Focus sur 8 artistes et groupes majeurs
Junior Kilat : Les rois du reggae bisaya
Aucun détour : pour beaucoup, Junior Kilat = pionniers. Originaire de Cebu, ils posent dès leur premier album K-Fyne les bases d’un reggae décomplexé, foutraque et ancré dans la culture cebuano. Leur capacité à mixer le dialecte bisaya, le dub expérimental et une énergie scénique de folie les a propulsés auprès du grand public, surtout après leur victoire aux NU107 Rock Awards en 2005 (meilleur nouvel artiste). L’hymne « Buwad Suka Sili » cartonne toujours dans les sound systems locaux.
Tropical Depression : Classique absolu et voix d’une génération
Formé à la fin des années 80 dans le quartier de Makati à Manille, Tropical Depression fait partie de ces rares groupes qui peuvent se vanter d’avoir passé la poignée des 30 ans d’existence tout en restant d’actualité. Leur tube Kapayapaan (Paix) est LE refrain que tout Pinoy a déjà chanté, symbole de la lutte pour la paix sociale et l’unité. Manoy Diaz (fondateur et chanteur, décédé en 2016) demeure une figure culte du reggae militant (source : ABS-CBN News).
Brownman Revival : Ambassadeurs du reggae pop
Impossible de parler reggae philippin sans évoquer Brownman Revival. Ce collectif de Quezon City mélange standards roots, ska, pop et reggae contemporain. Leur album Steady Lang (2005) a dépassé les 30 000 exemplaires vendus – fait notable sur le marché indépendant local. Ils sont experts en covers, mais savent aussi faire groover leurs propres compos avec « Maling Akala » ou « Discolandia 2 ». Une référence chez les jeunes urbains et la diaspora (source : Inquirer.net).
Coffeebreak Island : Là où jazz & reggae s’embrassent
Sous-estimés mais hyper influents, les Coffeebreak Island sont la quintessence du melting-pot philippin : des cuivres jazzy, du reggae chaloupé, et toujours une énergie live. Leur disque Innocent Man (2007) est acclamé pour ses arrangements sophistiqués et une vibe très accessible. Ce groupe a essaimé sur toutes les scènes – du Makati Jazz Festival aux universités.

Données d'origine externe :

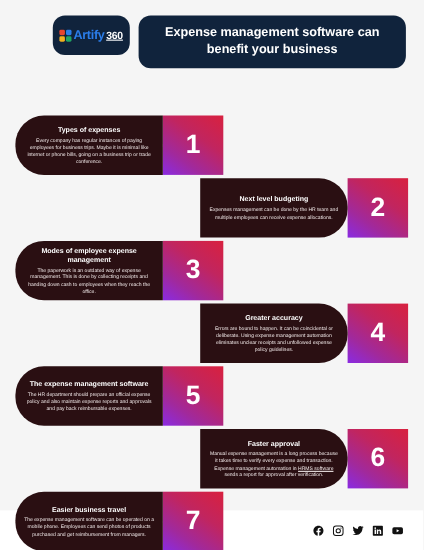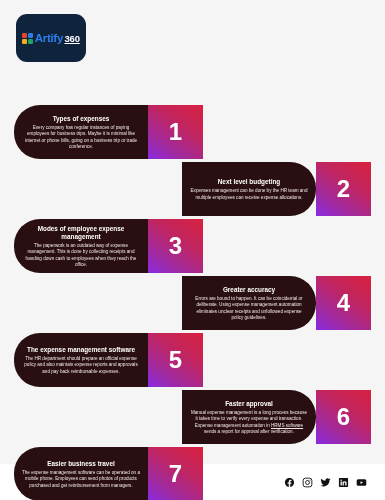"Artify" .logo-box { height: 48px -> 36px; margin-left: none -> 32px }
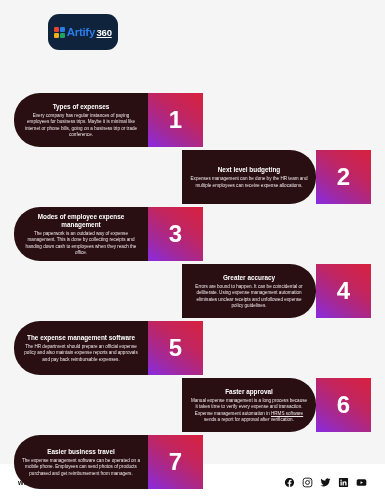"Expense management software can benefit" div.title-box { html: none -> <div> <div>Expense management software can benefit your business</div> </div> }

Peace Pipe : Authenticité & engagement
Tranchant avec les mouvances plus festives, Peace Pipe creuse dans les racines sociales et politiques du reggae. L’album Simple and Free compile des hymnes à la solidarité, à l’espoir et à la critique, qui s’adressent notamment à la jeunesse des quartiers ouvriers de Manille. Le message : pas de reggae sans renversement des codes ni réflexion sociétale.
Indio I : Fusion générationnelle
Groupe phare des années 90, Indio I a connu un regain d’intérêt grâce aux réseaux sociaux et aux playlists de Spotify Philippines. Leur hit Di Mo Lang Alam – souvent repris sur TikTok – parle d’amour contrarié, mais leur discographie déborde de morceaux militants, expérimentation roots et guitares envolées. Une passerelle entre les anciennes et nouvelles générations.
Jeepney Joyride : L’âme reggae au volant
Créé en hommage à l’icône du transport local (le Jeepney), ce groupe fait partie de la nouvelle scène indie reggae. Jeepney Joyride fusionne mélodies folk, reggae roots et textes en anglais/filipino, le tout saupoudré d’humour et d’ironie. Leur single Hapi a tourné en radio pendant des mois en 2022, preuve que le genre se renouvelle sans perdre ses racines.
P.O.T : Funk, soul, reggae, même combat
P.O.T (Power of Three ou Point of Technology, selon les époques), c’est la vibe urbaine et alternative de la fin 90/début 2000. Largement identifiés comme un groupe de soul/funk, ils ont ouvert la voie à de nombreuses fusions reggae-funk sur la scène. Leur version de Yugyugan Na (une cover de le classic rock pinoy) a électrisé les ondes FM de 2000 à 2006.